■ **Your goal**: Starting at the line that contains "指導員の先生から教わりながら、戸惑いながら・・・", write out each line through the end of the data below, exactly as it stands. Skip any pictures.

+---+

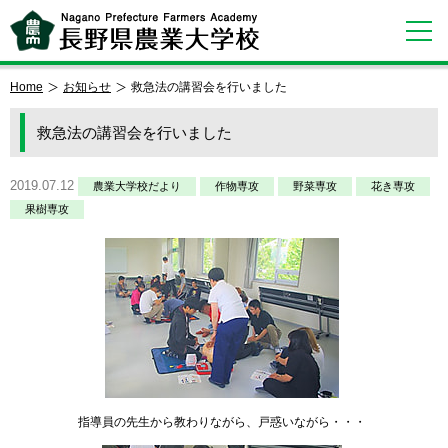
Home
お知らせ
救急法の講習会を行いました
救急法の講習会を行いました
2019.07.12
農業大学校だより
作物専攻
野菜専攻
花き専攻
果樹専攻
指導員の先生から教わりながら、戸惑いながら・・・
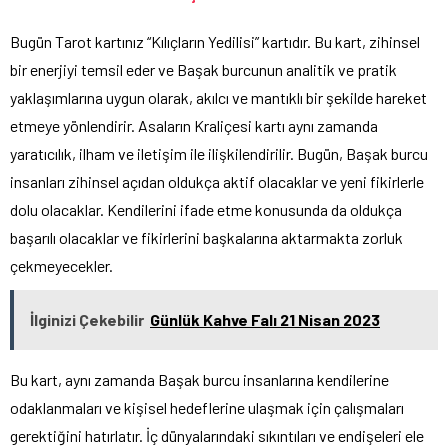
Bugün Tarot kartınız “Kılıçların Yedilisi” kartıdır. Bu kart, zihinsel
bir enerjiyi temsil eder ve Başak burcunun analitik ve pratik
yaklaşımlarına uygun olarak, akılcı ve mantıklı bir şekilde hareket
etmeye yönlendirir. Asaların Kraliçesi kartı aynı zamanda
yaratıcılık, ilham ve iletişim ile ilişkilendirilir. Bugün, Başak burcu
insanları zihinsel açıdan oldukça aktif olacaklar ve yeni fikirlerle
dolu olacaklar. Kendilerini ifade etme konusunda da oldukça
başarılı olacaklar ve fikirlerini başkalarına aktarmakta zorluk
çekmeyecekler.
İlginizi Çekebilir
Günlük Kahve Falı 21 Nisan 2023
Bu kart, aynı zamanda Başak burcu insanlarına kendilerine
odaklanmaları ve kişisel hedeflerine ulaşmak için çalışmaları
gerektiğini hatırlatır. İç dünyalarındaki sıkıntıları ve endişeleri ele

+---+

■ **Worked solution**:
指導員の先生から教わりながら、戸惑いながら・・・
Bugün Tarot kartınız “Kılıçların Yedilisi” kartıdır. Bu kart, zihinsel
bir enerjiyi temsil eder ve Başak burcunun analitik ve pratik
yaklaşımlarına uygun olarak, akılcı ve mantıklı bir şekilde hareket
etmeye yönlendirir. Asaların Kraliçesi kartı aynı zamanda
yaratıcılık, ilham ve iletişim ile ilişkilendirilir. Bugün, Başak burcu
insanları zihinsel açıdan oldukça aktif olacaklar ve yeni fikirlerle
dolu olacaklar. Kendilerini ifade etme konusunda da oldukça
başarılı olacaklar ve fikirlerini başkalarına aktarmakta zorluk
çekmeyecekler.
İlginizi Çekebilir
Günlük Kahve Falı 21 Nisan 2023
Bu kart, aynı zamanda Başak burcu insanlarına kendilerine
odaklanmaları ve kişisel hedeflerine ulaşmak için çalışmaları
gerektiğini hatırlatır. İç dünyalarındaki sıkıntıları ve endişeleri ele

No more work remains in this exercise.